> _What this task involves_: Find how many lines in the entries below carry the word "Regulation" and answer with only that figure.

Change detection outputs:

•••••

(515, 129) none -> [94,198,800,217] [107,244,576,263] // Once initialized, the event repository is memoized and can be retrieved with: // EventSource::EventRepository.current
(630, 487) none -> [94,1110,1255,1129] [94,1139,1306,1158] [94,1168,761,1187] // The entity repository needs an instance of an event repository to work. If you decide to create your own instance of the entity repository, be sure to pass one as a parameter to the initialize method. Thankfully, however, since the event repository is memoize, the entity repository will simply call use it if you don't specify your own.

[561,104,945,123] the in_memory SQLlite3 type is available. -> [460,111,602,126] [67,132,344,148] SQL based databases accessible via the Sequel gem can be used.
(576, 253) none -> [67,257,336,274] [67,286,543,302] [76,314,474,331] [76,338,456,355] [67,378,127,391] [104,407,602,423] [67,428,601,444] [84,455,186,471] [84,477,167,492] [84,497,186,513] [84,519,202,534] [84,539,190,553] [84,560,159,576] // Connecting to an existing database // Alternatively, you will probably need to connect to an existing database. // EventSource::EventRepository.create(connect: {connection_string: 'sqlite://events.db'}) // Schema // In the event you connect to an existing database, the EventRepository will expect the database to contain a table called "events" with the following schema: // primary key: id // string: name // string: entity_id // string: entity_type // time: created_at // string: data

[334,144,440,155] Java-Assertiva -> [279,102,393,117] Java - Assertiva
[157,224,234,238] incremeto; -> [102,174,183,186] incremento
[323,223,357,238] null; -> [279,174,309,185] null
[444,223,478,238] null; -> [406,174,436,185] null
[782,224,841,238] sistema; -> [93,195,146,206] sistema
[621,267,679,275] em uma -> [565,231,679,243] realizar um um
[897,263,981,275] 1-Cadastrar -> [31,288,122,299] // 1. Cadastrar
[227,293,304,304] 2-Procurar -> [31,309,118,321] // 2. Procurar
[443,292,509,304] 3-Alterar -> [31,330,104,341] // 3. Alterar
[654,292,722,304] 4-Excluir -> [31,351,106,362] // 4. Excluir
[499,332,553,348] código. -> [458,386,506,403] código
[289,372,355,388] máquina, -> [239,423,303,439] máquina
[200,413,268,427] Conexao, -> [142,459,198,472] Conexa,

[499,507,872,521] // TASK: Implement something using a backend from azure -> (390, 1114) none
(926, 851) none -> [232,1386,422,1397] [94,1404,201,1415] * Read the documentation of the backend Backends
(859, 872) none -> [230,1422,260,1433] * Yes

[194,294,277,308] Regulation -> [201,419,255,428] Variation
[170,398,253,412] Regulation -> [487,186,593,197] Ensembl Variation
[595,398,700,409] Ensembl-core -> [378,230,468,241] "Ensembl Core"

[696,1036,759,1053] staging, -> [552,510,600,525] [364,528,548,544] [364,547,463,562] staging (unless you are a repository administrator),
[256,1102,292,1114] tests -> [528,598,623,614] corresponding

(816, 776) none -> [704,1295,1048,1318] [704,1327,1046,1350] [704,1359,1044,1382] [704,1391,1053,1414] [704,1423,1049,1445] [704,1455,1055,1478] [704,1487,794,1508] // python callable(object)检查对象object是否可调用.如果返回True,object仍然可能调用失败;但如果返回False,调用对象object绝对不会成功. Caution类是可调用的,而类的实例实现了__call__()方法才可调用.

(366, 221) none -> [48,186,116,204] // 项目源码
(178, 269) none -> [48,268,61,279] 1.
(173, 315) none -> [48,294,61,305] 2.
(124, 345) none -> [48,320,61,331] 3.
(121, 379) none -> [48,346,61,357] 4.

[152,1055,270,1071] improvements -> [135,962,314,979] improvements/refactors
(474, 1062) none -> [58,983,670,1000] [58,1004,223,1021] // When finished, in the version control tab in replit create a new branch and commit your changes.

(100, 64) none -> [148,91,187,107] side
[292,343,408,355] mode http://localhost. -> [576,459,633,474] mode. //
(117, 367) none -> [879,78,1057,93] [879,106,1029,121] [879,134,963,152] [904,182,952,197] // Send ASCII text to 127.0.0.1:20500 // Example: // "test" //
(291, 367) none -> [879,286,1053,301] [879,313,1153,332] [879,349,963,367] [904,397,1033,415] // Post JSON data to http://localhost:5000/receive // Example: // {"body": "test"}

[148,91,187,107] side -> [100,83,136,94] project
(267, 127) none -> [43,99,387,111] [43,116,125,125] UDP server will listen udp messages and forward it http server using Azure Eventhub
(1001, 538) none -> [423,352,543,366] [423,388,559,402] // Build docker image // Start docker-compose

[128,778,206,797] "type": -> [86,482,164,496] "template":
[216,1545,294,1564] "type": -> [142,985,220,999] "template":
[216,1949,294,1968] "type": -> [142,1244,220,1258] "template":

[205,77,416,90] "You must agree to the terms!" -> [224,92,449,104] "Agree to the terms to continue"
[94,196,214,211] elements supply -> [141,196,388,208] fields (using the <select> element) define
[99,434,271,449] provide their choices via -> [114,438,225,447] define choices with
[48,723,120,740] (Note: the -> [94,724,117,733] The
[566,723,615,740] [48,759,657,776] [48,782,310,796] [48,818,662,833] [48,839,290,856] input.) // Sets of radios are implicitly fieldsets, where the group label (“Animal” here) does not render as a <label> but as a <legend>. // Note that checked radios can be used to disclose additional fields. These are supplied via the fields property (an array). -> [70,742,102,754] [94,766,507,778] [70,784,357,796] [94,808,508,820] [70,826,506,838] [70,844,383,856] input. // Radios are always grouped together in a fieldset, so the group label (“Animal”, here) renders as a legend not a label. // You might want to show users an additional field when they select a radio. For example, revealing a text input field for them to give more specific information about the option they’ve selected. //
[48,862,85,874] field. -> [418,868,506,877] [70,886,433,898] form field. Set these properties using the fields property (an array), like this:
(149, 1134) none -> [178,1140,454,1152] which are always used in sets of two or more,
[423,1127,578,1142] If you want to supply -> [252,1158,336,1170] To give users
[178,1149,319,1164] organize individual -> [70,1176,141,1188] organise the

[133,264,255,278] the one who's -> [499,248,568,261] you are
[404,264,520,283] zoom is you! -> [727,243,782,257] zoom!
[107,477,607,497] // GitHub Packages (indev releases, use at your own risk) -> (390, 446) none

•••••

> _Result of the exercise_: 2